Kaynak: (BHA) – Beyaz Haber Ajansı
Pandemi ile birlikte, insan ve toplum sıhhatinin ön plana çıktığı kesimlerde hijyen kontrolü, gerek hizmet veren gerekse hizmet alan taraflar açısından itimat telkin eden en pahalı araç haline geldi. Konaklama ve yeme içme bölümüne yönelik gerçekleştirilen ve Türkiye’de yalnızca TÜV SÜD tarafınca yürütülen TÜRKAK (Türk Akreditasyon Kurumu) akredite hijyen ve sanitasyon kontrollerinde, kuruluşların hijyen ve sanitasyon durumu değerlendirilirken, beraberinde bu faaliyetlerin izlenebilirliğinin sağlanması amaçlanıyor. Bu sertifikayı almayı hak kazanan kuruluşlar ise kesimlerindeki öbür oyunculara kıyasla kendilerini olumlu manada ayrıştıran bir pozisyona ulaşmış oluyorlar.

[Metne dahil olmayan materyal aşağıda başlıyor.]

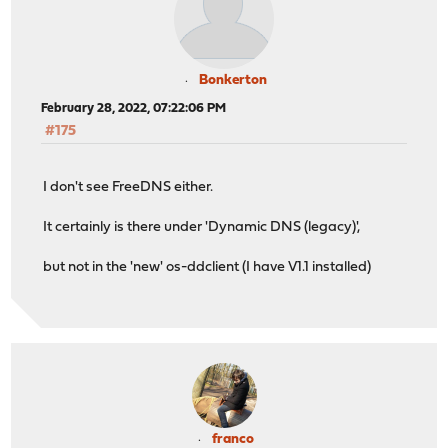
Bonkerton
February 28, 2022, 07:22:06 PM
#175
I don't see FreeDNS either.
It certainly is there under 'Dynamic DNS (legacy)',
but not in the 'new' os-ddclient (I have V1.1 installed)
franco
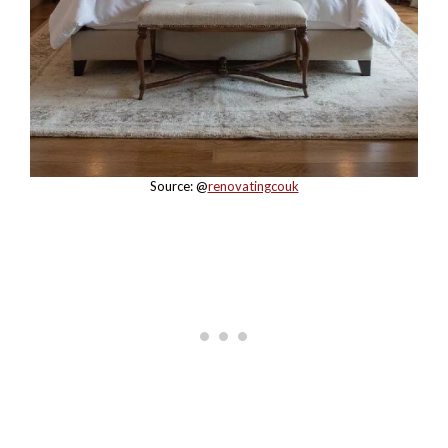
Source: @
renovatingcouk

Hijyen Kontrollerine Olan Talep Tepeye Ulaştı
TÜRKAK akredite Hijyen ve Sanitasyon kontrolünden geçerek hizmet kalitesini ve güvenilirliğini tescillemek isteyen kuruluşlar sertifikasyon programına ağır ilgi göstermeye başladı. Mevcut TÜRKAK 17020 akreditasyon hizmetinin “Hijyen ve Sanitasyon” kontrolü ile kapsamının genişletildiğini ve bu alanda sertifika verebilme yetkisine sahip tek kuruluş olduklarını belirten TÜV SÜD Türkiye CEO’su Emre Büyükkalfa, “Pandemi niçiniyle dünya genelinde artan hijyen talebi, konaklama ve yeme içme kesimlerinde de kontrol gereksinimini artırıyor. Toplumda artan yüksek hijyen ve güvenlik beklentilerine, kuruluşlar da birebir özveriyle karşılık veriyor. Biz de bu maksatla, ulusal ve milletlerarası geçerliliği bulunan TÜRKAK akredite Hijyen ve Sanitasyon kontrolü alt kapsamında verdiğimiz hizmetle, ilgili şartları temel alarak kurumları aktif bir biçimde denetliyoruz.” dedi.
Sertifika Almaya Hak Kazanan Bölüm Oyuncuları Rekabette Avantaj Sağlıyor
Gerçekleştirilen kontrol süreçleri yardımıyla toplum sıhhatine, iktisada ve etrafa de kıymetli katkılar sağlandığını söz eden Büyükkalfa “TÜV SÜD Türkiye olarak, TÜRKAK yetkilendirmesiyle bir arada, TÜV SÜD’ün küresel çapta gerçekleştirdiği hijyen ve sanitasyon kontrollerinden edindiğimiz küresel bilgi birikimini ve T.C. Kültür ve Turizm Bakanlığı İnançlı Turizm Sertifikasyon Programından elde ettiğimiz tecrübeyi bünyemizde birleştiriyoruz. Bu sayede sertifika almaya hak kazanan kuruluşlara ulusal ve memleketler arası alanda büyük rekabet avantajı sağlarken, toplum sıhhatine da dayanak olmaktan dolayı büyük gurur duyuyoruz.” diye konuştu.
Sertifikasyon programı kapsamında alınan aktif tedbirlerle, kuruluşlardaki çalışanların ve konukların muhtemel risklerden korunduğunu vurgulayan Büyükkalfa, bununla birlikte kuruluşların paklık ve hijyen konularında hassasiyetle hareket etmelerinin toplum sıhhati açısından da fazlaca büyük farkındalık yarattığını söylemiş oldu.